→ **Exercise instructions**
Pick out each line in these entries that contains the string "iflui".

→ **Provided records**
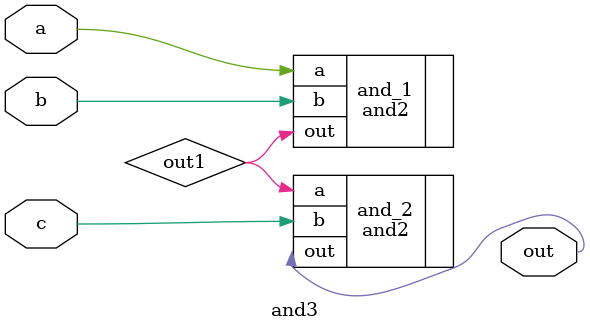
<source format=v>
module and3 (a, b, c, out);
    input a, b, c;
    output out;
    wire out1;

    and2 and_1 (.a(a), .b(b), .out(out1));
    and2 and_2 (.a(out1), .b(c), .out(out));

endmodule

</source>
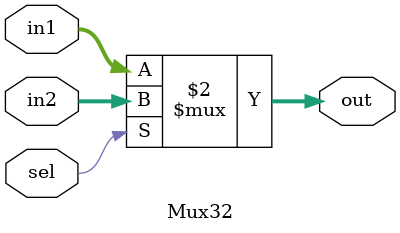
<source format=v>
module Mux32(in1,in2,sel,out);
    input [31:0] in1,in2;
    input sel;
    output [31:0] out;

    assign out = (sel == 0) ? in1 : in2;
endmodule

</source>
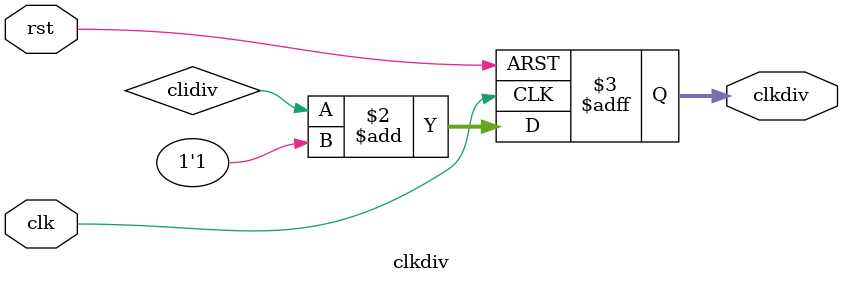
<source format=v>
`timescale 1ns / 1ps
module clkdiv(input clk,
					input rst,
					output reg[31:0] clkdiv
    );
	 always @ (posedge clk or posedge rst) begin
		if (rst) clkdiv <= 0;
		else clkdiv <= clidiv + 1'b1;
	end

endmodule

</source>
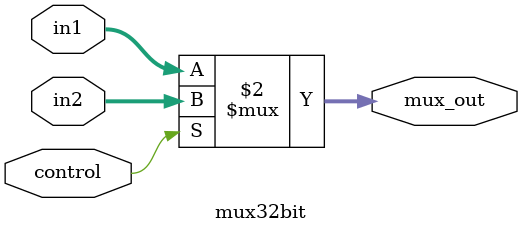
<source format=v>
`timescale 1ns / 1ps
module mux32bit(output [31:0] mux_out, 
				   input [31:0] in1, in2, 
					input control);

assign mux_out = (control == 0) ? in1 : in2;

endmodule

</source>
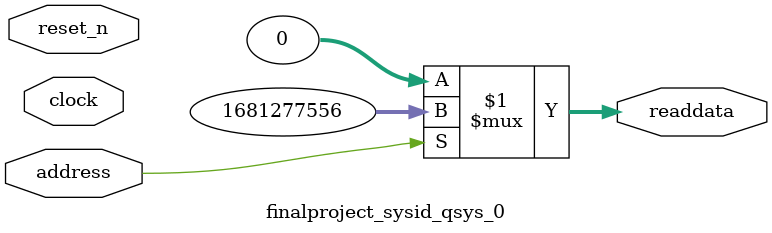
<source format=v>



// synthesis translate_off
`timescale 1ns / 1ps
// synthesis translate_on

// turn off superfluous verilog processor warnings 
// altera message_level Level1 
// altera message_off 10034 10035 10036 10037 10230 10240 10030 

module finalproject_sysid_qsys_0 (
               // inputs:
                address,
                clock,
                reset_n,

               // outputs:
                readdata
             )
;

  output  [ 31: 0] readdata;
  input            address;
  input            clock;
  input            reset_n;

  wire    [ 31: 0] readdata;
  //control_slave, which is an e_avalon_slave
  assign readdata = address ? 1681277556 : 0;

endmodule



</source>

==

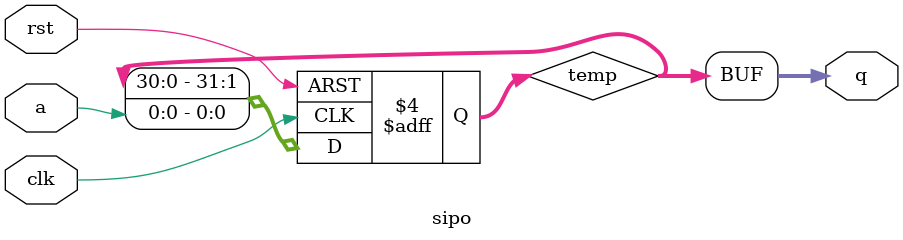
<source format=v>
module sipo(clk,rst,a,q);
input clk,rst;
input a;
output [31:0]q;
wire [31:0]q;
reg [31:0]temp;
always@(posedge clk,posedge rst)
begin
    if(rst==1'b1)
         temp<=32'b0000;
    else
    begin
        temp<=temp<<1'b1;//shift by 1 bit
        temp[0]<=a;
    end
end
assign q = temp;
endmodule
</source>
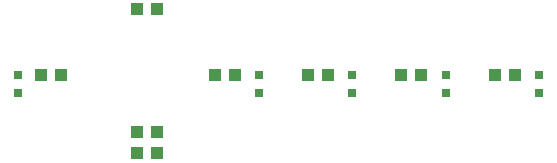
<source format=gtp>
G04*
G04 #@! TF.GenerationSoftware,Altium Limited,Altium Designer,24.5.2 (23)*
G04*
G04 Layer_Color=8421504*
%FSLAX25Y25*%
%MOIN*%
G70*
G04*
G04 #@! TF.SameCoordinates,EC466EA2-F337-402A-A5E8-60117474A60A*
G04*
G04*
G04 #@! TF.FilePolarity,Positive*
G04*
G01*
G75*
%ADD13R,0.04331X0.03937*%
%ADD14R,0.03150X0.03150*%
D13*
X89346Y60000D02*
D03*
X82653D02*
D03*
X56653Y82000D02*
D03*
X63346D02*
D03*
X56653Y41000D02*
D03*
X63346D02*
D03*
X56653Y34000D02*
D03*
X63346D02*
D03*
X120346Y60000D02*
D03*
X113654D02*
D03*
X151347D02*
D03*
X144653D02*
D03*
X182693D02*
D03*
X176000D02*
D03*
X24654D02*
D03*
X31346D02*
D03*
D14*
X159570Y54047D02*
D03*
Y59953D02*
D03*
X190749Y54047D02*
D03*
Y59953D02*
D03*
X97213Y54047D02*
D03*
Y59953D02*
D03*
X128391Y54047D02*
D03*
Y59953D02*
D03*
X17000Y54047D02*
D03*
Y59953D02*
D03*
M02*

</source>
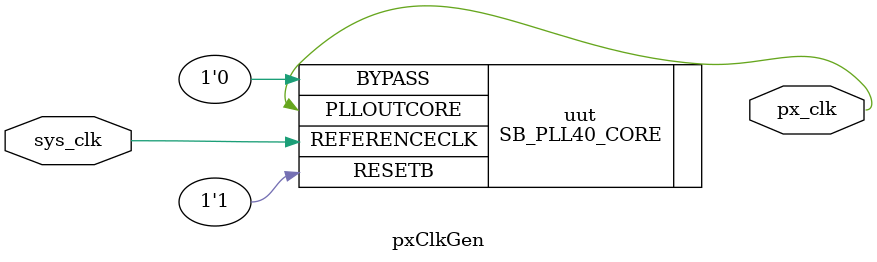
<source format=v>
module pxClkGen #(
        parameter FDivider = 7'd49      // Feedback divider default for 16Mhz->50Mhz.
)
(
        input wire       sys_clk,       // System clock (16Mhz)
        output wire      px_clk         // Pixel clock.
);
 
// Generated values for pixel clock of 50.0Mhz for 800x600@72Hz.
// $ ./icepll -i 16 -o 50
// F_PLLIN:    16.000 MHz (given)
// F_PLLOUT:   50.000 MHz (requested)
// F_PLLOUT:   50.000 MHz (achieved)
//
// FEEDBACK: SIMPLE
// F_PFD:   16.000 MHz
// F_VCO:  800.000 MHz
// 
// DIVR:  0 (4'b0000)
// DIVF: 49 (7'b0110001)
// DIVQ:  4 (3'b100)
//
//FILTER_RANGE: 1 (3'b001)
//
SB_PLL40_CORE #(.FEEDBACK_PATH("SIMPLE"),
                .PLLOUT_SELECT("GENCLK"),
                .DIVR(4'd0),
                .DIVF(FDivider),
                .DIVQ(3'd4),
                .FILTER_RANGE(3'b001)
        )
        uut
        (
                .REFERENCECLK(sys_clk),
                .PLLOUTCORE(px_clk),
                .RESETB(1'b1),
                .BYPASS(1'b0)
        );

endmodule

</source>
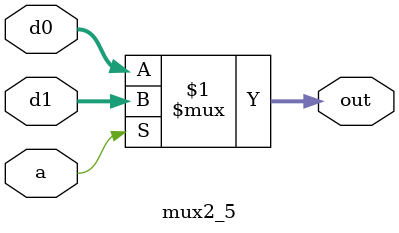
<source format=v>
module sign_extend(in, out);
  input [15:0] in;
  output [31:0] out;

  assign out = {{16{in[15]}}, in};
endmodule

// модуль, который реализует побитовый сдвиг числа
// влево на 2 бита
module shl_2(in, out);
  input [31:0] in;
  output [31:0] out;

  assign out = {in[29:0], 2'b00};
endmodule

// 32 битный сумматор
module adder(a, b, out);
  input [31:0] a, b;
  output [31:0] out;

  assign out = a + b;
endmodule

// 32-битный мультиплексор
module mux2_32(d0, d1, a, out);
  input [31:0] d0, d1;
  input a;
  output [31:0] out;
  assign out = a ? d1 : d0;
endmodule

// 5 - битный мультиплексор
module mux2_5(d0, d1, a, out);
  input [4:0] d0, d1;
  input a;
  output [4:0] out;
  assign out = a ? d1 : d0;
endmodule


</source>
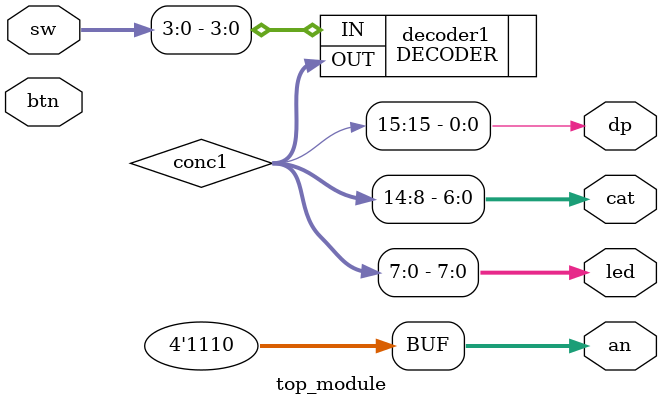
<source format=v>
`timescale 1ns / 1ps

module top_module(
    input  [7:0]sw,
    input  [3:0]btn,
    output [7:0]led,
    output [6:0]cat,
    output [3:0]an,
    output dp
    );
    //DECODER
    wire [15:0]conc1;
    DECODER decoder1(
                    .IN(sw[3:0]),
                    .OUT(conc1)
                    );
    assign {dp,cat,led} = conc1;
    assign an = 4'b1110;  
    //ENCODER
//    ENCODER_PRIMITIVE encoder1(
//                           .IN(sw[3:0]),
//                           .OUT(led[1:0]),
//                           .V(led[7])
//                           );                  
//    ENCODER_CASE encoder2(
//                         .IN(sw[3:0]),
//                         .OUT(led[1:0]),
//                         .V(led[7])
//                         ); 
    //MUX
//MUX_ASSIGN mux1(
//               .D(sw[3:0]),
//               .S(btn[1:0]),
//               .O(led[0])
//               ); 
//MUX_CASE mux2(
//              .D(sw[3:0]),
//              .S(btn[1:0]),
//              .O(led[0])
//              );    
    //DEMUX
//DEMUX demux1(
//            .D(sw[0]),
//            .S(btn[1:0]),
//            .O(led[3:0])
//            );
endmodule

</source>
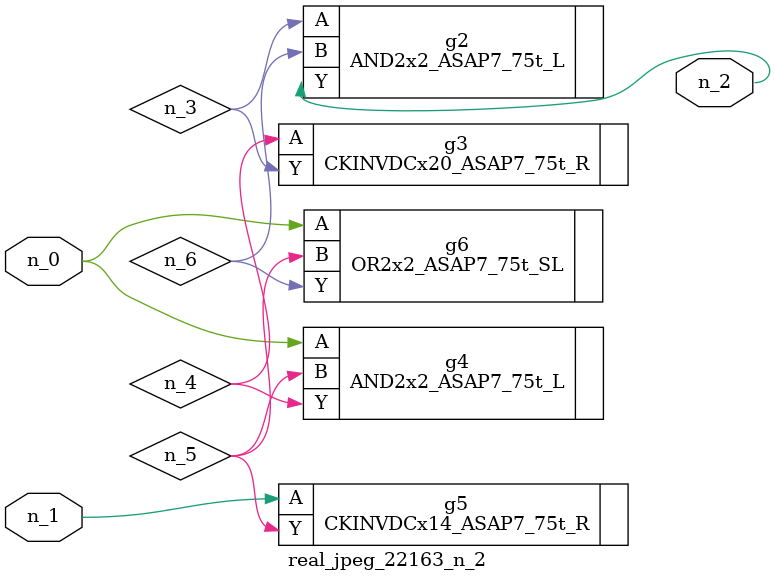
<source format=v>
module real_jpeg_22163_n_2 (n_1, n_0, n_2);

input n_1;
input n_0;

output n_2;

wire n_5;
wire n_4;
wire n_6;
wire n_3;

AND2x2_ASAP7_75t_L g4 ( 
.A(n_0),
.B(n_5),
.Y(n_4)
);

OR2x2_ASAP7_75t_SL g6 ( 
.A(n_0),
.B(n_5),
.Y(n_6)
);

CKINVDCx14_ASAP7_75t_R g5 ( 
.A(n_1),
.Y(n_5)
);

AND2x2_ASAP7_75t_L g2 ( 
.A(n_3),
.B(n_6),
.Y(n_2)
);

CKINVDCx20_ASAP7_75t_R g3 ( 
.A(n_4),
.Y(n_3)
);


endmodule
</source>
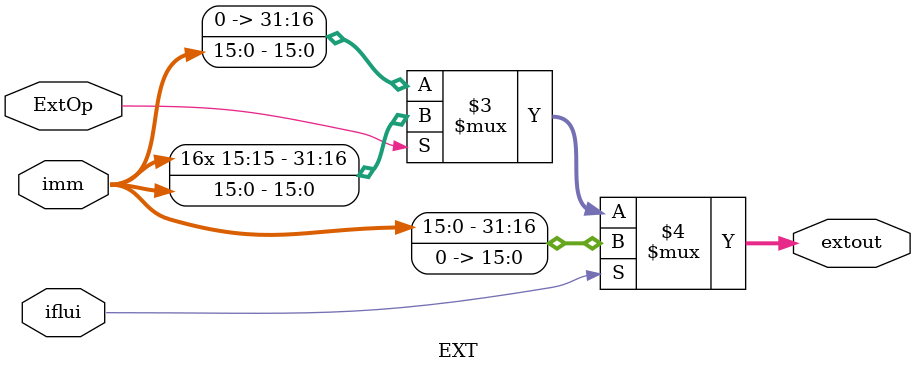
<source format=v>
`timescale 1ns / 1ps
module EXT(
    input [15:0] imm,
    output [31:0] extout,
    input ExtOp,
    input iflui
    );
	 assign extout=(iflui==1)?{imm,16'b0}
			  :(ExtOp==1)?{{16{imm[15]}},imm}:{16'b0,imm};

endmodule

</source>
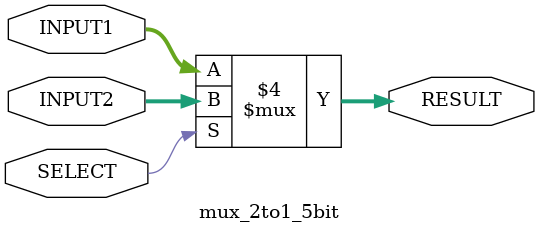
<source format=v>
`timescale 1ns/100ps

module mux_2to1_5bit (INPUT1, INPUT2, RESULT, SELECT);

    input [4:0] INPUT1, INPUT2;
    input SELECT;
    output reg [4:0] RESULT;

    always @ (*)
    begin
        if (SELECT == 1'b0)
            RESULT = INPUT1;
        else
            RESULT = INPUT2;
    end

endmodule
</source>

...

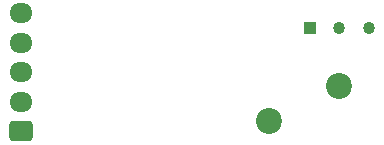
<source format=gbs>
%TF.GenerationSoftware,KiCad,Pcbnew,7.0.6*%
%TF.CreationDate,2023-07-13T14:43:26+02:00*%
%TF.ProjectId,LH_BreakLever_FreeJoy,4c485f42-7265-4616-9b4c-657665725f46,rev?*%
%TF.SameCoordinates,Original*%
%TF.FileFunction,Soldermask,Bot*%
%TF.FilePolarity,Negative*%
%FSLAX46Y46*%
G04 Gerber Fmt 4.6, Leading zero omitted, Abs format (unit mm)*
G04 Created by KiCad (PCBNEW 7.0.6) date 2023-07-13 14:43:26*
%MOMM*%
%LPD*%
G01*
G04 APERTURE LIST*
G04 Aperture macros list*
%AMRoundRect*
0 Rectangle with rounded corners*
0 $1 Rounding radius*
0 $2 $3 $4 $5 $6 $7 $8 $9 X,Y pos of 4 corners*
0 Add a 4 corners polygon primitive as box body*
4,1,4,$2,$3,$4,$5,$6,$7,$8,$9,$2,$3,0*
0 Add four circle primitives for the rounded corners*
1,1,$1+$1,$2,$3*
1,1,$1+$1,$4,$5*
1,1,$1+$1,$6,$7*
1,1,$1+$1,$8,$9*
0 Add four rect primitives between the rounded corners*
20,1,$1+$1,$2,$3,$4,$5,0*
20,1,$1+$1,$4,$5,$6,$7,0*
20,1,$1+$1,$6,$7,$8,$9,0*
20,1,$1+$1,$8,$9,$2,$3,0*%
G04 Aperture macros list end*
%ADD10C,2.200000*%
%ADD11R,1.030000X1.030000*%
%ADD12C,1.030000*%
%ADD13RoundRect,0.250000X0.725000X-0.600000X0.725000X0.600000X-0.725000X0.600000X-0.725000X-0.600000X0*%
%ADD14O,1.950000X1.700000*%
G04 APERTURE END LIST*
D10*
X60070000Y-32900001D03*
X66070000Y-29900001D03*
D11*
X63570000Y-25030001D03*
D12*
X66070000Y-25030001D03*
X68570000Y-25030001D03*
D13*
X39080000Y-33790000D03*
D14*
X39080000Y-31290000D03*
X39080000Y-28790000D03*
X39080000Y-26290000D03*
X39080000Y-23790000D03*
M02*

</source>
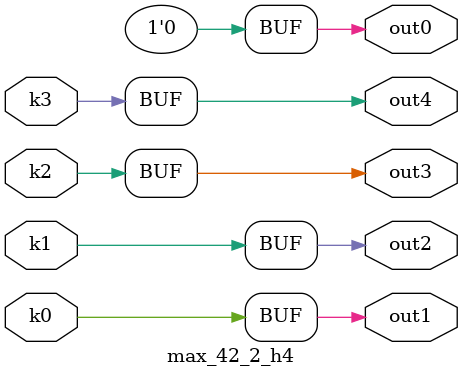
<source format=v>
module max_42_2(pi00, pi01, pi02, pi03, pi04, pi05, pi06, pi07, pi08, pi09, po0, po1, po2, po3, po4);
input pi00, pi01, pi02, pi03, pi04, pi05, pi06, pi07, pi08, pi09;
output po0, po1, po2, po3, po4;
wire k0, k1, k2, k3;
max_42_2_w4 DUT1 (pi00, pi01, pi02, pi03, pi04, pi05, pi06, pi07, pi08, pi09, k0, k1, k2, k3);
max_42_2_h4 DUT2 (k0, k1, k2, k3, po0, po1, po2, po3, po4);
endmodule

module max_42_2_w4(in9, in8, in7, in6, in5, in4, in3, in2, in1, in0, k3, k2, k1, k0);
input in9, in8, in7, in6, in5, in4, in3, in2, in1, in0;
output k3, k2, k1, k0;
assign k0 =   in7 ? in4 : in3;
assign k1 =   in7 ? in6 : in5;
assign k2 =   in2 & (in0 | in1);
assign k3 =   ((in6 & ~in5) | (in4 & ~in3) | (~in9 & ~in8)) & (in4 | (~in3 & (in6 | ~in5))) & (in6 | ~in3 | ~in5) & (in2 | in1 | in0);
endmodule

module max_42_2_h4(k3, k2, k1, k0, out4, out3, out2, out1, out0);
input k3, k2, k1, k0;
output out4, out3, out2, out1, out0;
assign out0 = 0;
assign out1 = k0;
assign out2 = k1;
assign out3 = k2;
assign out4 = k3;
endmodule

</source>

→ **Output of the task**
    input iflui
	 assign extout=(iflui==1)?{imm,16'b0}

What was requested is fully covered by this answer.